WHAT IS EXPECTED: If a line includes the word "assign", it belongs in the count; state the total for the data below and add nothing.

- - - - - - -

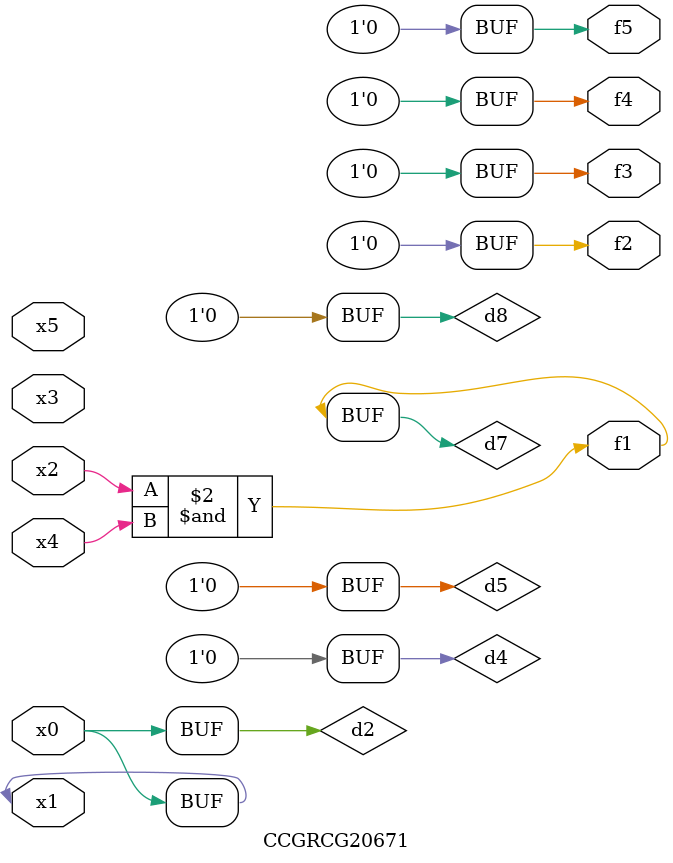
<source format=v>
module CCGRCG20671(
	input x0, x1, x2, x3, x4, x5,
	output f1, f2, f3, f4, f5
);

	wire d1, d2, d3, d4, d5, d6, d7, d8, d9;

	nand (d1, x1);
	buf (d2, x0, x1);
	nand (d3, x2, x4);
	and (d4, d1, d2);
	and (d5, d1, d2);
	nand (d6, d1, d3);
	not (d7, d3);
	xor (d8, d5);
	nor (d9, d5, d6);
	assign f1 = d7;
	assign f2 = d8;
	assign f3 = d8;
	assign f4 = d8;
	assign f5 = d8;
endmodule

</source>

- - - - - - -

RESULT: 5